PPA Repository Errors
If you see errors during `sudo apt update` related to the GPU-Viewer PPA, the repository may be temporarily unavailable. Try again after a few minutes, or switch to the Flatpak method instead.
Flatpak Permission Issues
If the Flatpak installation or launch fails with permission errors, ensure Flatpak is installed system-wide by running `flatpak –version` and confirming your remotes include Flathub:
flatpak --version
sudo flatpak remotes
Flatpak 1.14.10 Name Options flathub system
If Flathub is missing, re-run the install commands above or reinstall Flatpak using our installation guide.
Conclusion
GPU-Viewer delivers real-time insight into your graphics hardware performance with minimal setup. Both installation methods (PPA and Flatpak) provide automatic updates and full access to performance metrics including GPU utilization, temperature, memory usage, and driver information.
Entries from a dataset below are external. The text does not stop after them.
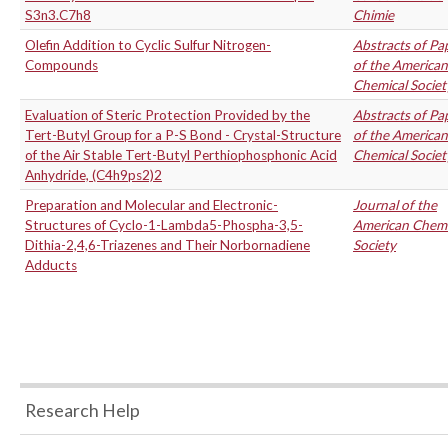
S3n3.C7h8
Chimie
Olefin Addition to Cyclic Sulfur Nitrogen-
Abstracts of Pa
Compounds
of the American
Chemical Societ
Evaluation of Steric Protection Provided by the
Abstracts of Pa
Tert-Butyl Group for a P-S Bond - Crystal-Structure
of the American
of the Air Stable Tert-Butyl Perthiophosphonic Acid
Chemical Societ
Anhydride, (C4h9ps2)2
Preparation and Molecular and Electronic-
Journal of the
Structures of Cyclo-1-Lambda5-Phospha-3,5-
American Chemi
Dithia-2,4,6-Triazenes and Their Norbornadiene
Society
Adducts
Research Help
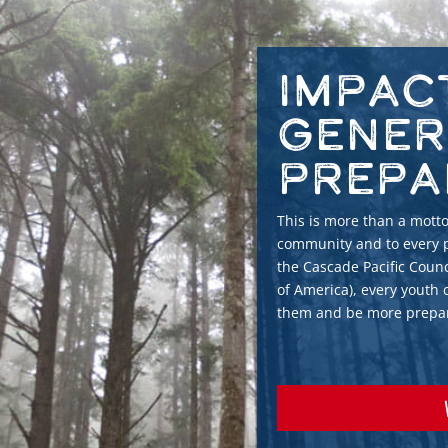
Impac
Gener
Prepa
This is more than a motto.
community and to every p
the Cascade Pacific Counc
of America), every youth
them and be more prepare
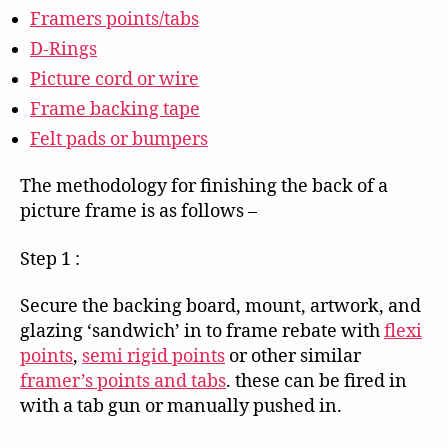
Framers points/tabs
D-Rings
Picture cord or wire
Frame backing tape
Felt pads or bumpers
The methodology for finishing the back of a
picture frame is as follows –
Step 1 :
Secure the backing board, mount, artwork, and
glazing ‘sandwich’ in to frame rebate with
flexi
points
,
semi rigid points
or other similar
framer’s points and tabs
. these can be fired in
with a tab gun or manually pushed in.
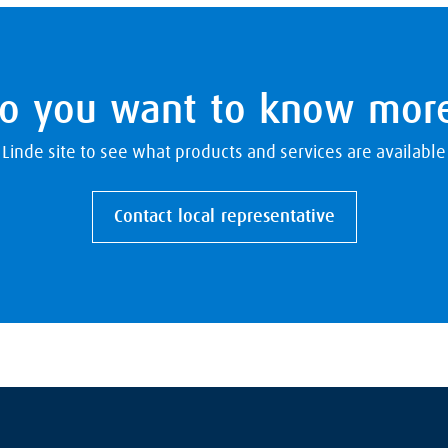
o you want to know mor
l Linde site to see what products and services are available
Contact local representative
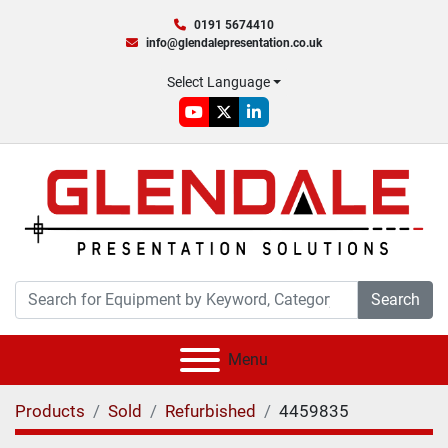
0191 5674410
info@glendalepresentation.co.uk
Select Language
youtube
twitter
linkedin
Search
Menu
Products
Sold
Refurbished
4459835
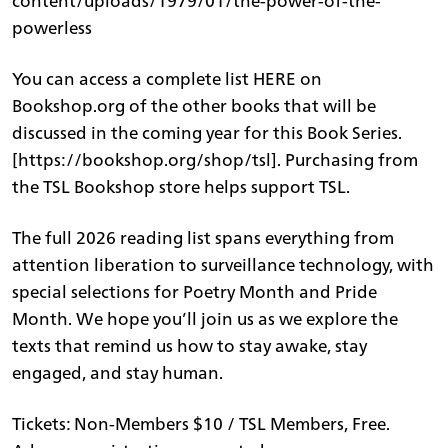
content/uploads/1979/01/the-power-of-the-
powerless
You can access a complete list HERE on
Bookshop.org of the other books that will be
discussed in the coming year for this Book Series.
[https://bookshop.org/shop/tsl]. Purchasing from
the TSL Bookshop store helps support TSL.
The full 2026 reading list spans everything from
attention liberation to surveillance technology, with
special selections for Poetry Month and Pride
Month. We hope you’ll join us as we explore the
texts that remind us how to stay awake, stay
engaged, and stay human.
Tickets: Non-Members $10 / TSL Members, Free.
As of this update, Flathub ships version 3.20 while the PPA provides 3.02N2-1; check the version section above to confirm what you installed. Enable automatic security updates for your chosen method to maintain current driver support and patch any issues as they arise. If you encounter launch errors or see no GPU data displayed, verify your GPU drivers through your system settings or the NVIDIA and AMD driver tools, then revisit the troubleshooting section above.